La concupiscencia de los ojos se manifiesta en el afán desordenado de
poseer, en la propensión a juzgar indebidamente, en el moverse por prejuicios en
función de resentimientos, en el descuido de las propias obligaciones y en el
desánimo frente a los bienes arduos o de difícil adquisición. Bajo el influjo de
la concupiscencia de los ojos las relaciones humanas no conducen a la
convivencia y los ámbitos en que se desarrollan sus consecuencias se hacen
moralmente irrespirables por el dominio que en ellos ejercen la codicia, la
envidia, la pereza, la injusticia y la falta de caridad hacia el prójimo.
Sólo mediante una concepción bien perfilada de la visión del cristiano en
el m. (v. II, B), puede obtenerse una visión completa y penetrante de la
corrupción que en el m. introduce la concupiscencia de los ojos. Entonces se
descubre que en esta deformación de lo temporal ocupan un lugar destacado no
sólo la injusticia y la maldad propiamente dichas, sino también la negligencia y
la impericia, con la consiguiente pérdida de ilusión por las cosas de la tierra,
que lleva a desatender la propia tarea terrena. El trato adecuado de las cosas
terrenas pide que se cuide en cada actividad humana el necesario «saber hacer»
que conduce a la competencia profesional, es decir, al conocimiento de la
naturaleza de las cosas y de las técnicas que permiten un eficaz servicio a los
demás (cfr. Conc. Vaticano II, Const. Gaudium et spes, 43).
2. Modos bajo los que se manifiesta el mundo-pecado. Tanquerey distingue
cuatro manifestaciones principales del modo de obrar del m.-pecado: máximas,
ostentación de vanidades y placeres, malos ejemplos y, finalmente, amenazas y
persecuciones (cfr. o. c. en bibl. n° 212-213). Debidamente actualizadas las
palabras, esta clasificación puede considerarse completa y clara. Por máximas
hemos de entender todas las ideologías y corrientes de opinión contrarias a la
doctrina cristiana. Por un lado todo lo que se opone a las verdades de fe:
pensamiento filosófico de tipo panteísta, agnóstico, laicista, materialista,
etc.; opiniones teológicas no concordantes con las verdades de fe tal como las
entiende la Iglesia. En segundo lugar los criterios que ante las enseñanzas del
Magisterio de la Iglesia de orden moral y, en general, ante las exigencias del
Evangelio, proponen una interpretación que prescinde del esfuerzo a que obliga
su recta aplicación.
Por ostentación de vanidades y placeres se entienden los que exaltan las
satisfacciones tanto sensuales como espirituales que, aun siendo lícitas, son
secundarias, de modo que las presenta como si fueran las más importantes o como
si no estuvieran muchas de ellas supeditadas a un fin superior. Todo lo que
excita la voluptuosidad, la frivolidad, la superficialidad, la curiosidad, entra
en este capítulo del m.-pecado. En suma todo lo que suele recibir el
calificativo de mundano.

» Datos recopilados:

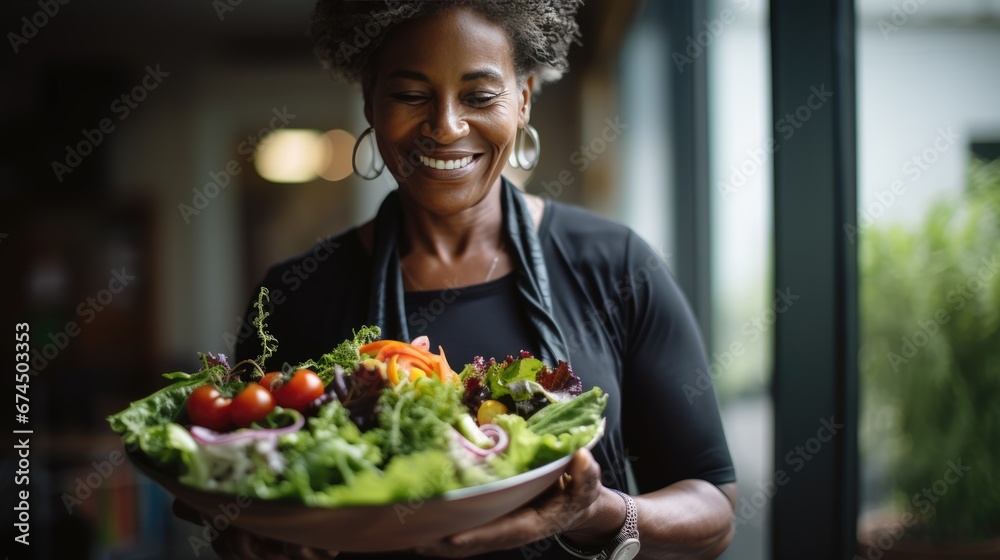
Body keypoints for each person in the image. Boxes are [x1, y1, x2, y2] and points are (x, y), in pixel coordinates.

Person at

» Qué hacer:
• 1. Enumera las manifestaciones principales del modo de obrar del mundo-pecado que, según el fragmento sobre el mundo-pecado, distingue Tanquerey.
• 2. Resume en dos oraciones el fragmento sobre el mundo-pecado.
• 3. Continúa el fragmento sobre el mundo-pecado a partir de su última oración.
No hace falta consultar el listado.

» Respuestas escritas:
• 1.
- Máximas
- Ostentación de vanidades y placeres
- Malos ejemplos
- Amenazas y persecuciones

• 2. La concupiscencia de los ojos se manifiesta en el afán desordenado de poseer, los juicios indebidos, los prejuicios, el descuido de las propias obligaciones y el desánimo ante los bienes difíciles, y hace irrespirables las relaciones humanas por el dominio de la codicia, la envidia, la pereza, la injusticia y la falta de caridad. Tanquerey distingue cuatro manifestaciones del mundo-pecado (máximas, ostentación de vanidades y placeres, malos ejemplos, y amenazas y persecuciones): las máximas son las ideologías y opiniones contrarias a la doctrina cristiana, y la ostentación presenta satisfacciones secundarias como si fueran las más importantes.

• 3.
Por malos ejemplos y estímulos se entienden todas las conductas
verdaderamente pecaminosas (V. ESCÁNDALO). Podemos incluir aquí -aunque incida
también en lo que hemos calificado como máximas- aquellos juicios que presentan
como rectas, bajo el pretexto de eficacia humana o de necesidad vital, actitudes
innobles o pecaminosas: calificar de hombre hábil a un financiero o un
comerciante que consigue enriquecerse por malos medios, de hombre libre de
prejuicios a quien se gobierna por un capricho, desconociendo la ley divina; de
persona brillante a quien con su modo de hablar maltrata a los demás, etc.
«Cuando el mundo no puede seducirnos -dice Tanquerey- intenta
atemorizarnos», introduciendo así el último aspecto: las amenazas y
persecuciones, es decir, la violencia física o moral, ejercida con el fin de
inducir al mal. La discriminación por razones de índole religiosa o de
integridad moral y el chantaje practicado con estos fines son formas importantes
de esta violencia.
3. La victoria que vence al mundo. Así formado, el cristiano puede
enfrentarse con el m.-pecado y vencerle. Esta lucha no puede plantearse en el
terreno mismo donde se ofende a Dios, participando de esas acciones con la
intención de hacerlas buenas poco a poco. Por eso, siempre que su presencia
junto a una acción mala o a sus incentivos implique la comisión de un pecado,
hay que apartarse de ellos. Se trata de aquellas realidades que hemos llamado
m.-pecado en sentido estricto, es decir, las acciones malas tomadas una a una:
unirse de algún modo a ellas ya es pecado. Se exceptúan los casos en que una
obligación profesional o análoga imponga la indagación de esas acciones. Pero si
la frecuentación de los ambientes donde se cometen pusiera en peligro la salud
espiritual de una persona nos encontraríamos en uno de esos casos en los que se
debería cambiar de actividad. Hay en efecto obligación moral de quitar las
ocasiones de pecar. Esta obligación se impone siempre ante una posibilidad
próxima de pecar. Por esta razón, en ocasiones, puede ser moralmente obligatorio
abandonar un determinado lugar de residencia o de trabajo, o romper con
determinadas amistades, o incluso cambiar de profesión o de estudios o modificar
la orientación general de la vida. Si una situación innocua se vuelve
progresivamente mala hay obligación de abandonarla en cuanto se advierta que no
es posible evitar el proceso corruptor sin salir personalmente corrompido, ya
sea porque no se puede evitar la participación en las acciones malas que allí se
cometen, ya sea porquecon la propia presencia se ampara, sin evitarlo, el mal
ajeno. Para un mayor desarrollo del tema, v. PECADO IV, 2 (Ocasión de pecado);
TENTACIÓN; COOPERACIÓN AL MAL; MAL MENOR.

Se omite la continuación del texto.